Doctors at Children’s of Alabama are working to answer a question that could help save the lives of infants with cyanotic congenital heart defects. In a new study, they’re asking which device is better: the Blalock-Taussig-Thomas (BTT) shunt or the ductus arteriosus (DA) stent.
The study is called the COMPASS Trial, short for Comparison of Methods of Pulmonary Blood Flow Augmentation in Neonates: Shunt Versus Stent. Children’s pediatric cardiologist Mark Law, MD, is the leading institutional investigator for Children’s.
“This is a very interesting study for our field,” Law said. “We have very few randomized controlled trials to show us which treatment strategy is best. There’s some thinking that DA stents may require additional, non-emergent interventions after they are implanted, and some data suggests the shunts may require a higher number of emergent interventions early on. We just don’t know.”

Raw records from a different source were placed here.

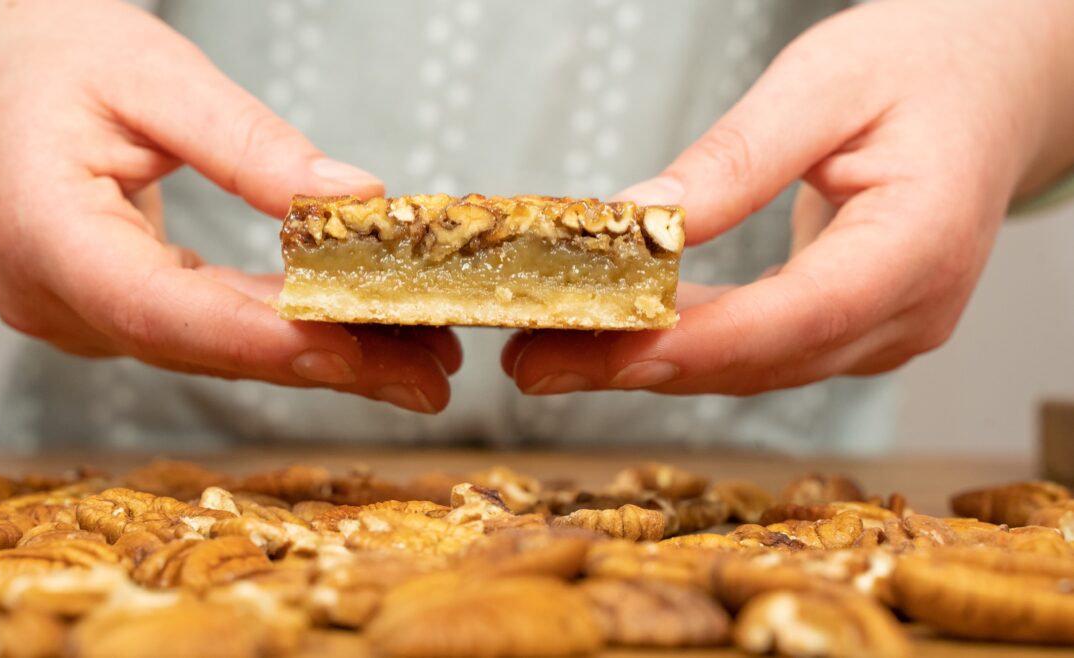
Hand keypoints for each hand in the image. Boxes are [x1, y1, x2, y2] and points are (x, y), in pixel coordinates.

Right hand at [0, 0, 457, 412]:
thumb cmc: (49, 50)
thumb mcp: (157, 74)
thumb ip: (252, 147)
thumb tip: (357, 200)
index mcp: (42, 230)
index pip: (160, 306)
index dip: (262, 338)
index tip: (355, 350)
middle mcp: (54, 295)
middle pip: (203, 345)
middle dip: (322, 362)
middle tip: (427, 380)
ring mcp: (76, 311)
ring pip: (212, 346)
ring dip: (315, 355)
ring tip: (416, 364)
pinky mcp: (107, 305)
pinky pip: (204, 324)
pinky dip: (280, 328)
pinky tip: (353, 334)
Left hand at [505, 0, 1073, 395]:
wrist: (988, 87)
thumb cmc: (923, 69)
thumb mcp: (826, 83)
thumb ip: (739, 159)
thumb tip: (644, 219)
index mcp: (923, 239)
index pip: (805, 311)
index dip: (704, 340)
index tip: (608, 350)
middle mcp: (910, 307)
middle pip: (764, 358)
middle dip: (642, 365)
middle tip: (534, 362)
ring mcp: (885, 329)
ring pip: (755, 368)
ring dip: (650, 365)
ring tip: (551, 355)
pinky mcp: (853, 327)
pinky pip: (761, 349)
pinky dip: (687, 344)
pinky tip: (617, 337)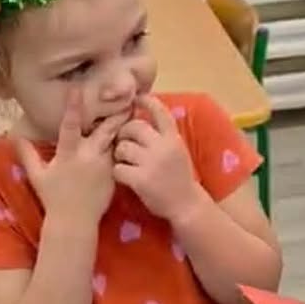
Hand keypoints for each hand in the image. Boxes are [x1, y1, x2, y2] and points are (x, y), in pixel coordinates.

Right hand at [15, 89, 119, 223]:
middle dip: (114, 113)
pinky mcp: (114, 174)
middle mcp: (88, 157)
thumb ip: (26, 153)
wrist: (75, 222)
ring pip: (115, 140)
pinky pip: (120, 155)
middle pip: (104, 129)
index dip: (73, 107)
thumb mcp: (37, 175)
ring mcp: (104, 166)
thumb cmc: (53, 197)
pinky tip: (132, 134)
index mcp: (68, 154)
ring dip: (122, 125)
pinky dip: (124, 144)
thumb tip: (12, 135)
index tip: (78, 89)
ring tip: (132, 108)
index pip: (70, 126)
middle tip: (125, 95)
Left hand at [113, 94, 197, 220]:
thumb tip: (140, 118)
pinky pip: (118, 168)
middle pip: (134, 127)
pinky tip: (124, 177)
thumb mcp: (177, 151)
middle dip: (124, 133)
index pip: (160, 111)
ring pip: (123, 147)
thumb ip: (163, 136)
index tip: (136, 98)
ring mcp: (152, 163)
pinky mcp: (141, 180)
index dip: (146, 101)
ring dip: (119, 154)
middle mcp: (163, 147)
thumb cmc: (179, 178)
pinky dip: (118, 172)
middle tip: (124, 143)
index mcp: (174, 139)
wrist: (186, 205)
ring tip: (125, 162)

Of the two devices, the BTT shunt has been around longer. Developed in the 1950s, the shunt was the subject of a made-for-TV movie called “Something the Lord Made.” At the time, the shunt was lifesaving for babies with Tetralogy of Fallot. Today, it is used to manage babies with various heart defects that result in cyanosis, which causes insufficient blood flow from the heart to the lungs, resulting in low oxygen levels. These infants are often referred to as “blue babies.”
“It was field-changing when it was developed,” Law said of the shunt. However, it also requires open-chest surgery, which can lead to more complications and a higher risk of death.
DA stents, developed more recently, a much less invasive. A stent can be threaded into the ductus arteriosus, the artery that connects the aorta and pulmonary artery in newborns. Once in place, the stent is expanded to prevent the DA from closing.
Both the BTT shunt and the DA stent provide a stable source of blood flow to the lungs until the baby is large enough for an operation to repair the heart defect. Both options are relatively safe and effective, but both also present the risk of complications and death.
No one knows which is better because, until now, there’s never been a large study directly comparing the two procedures. The COMPASS Trial is a multi-institutional, NIH-funded study with the Pediatric Heart Network to see if one is safer and more efficacious than the other or if they are equally effective.
Investigators hope to enroll 300 newborns over the next two years and follow each through the first year of life. Most centers, including Children’s, should start enrolling patients this fall.
Overall survival and post-surgical complications are key endpoints for the study, as well as hospital length of stay and quality of life. Investigators also hope to learn which approach is best based on the child’s anatomy.
“We hope to come out the other end smarter and knowing which is the best therapy,” pediatric cardiologist William McMahon, MD, said. “Because right now, we just don’t know.”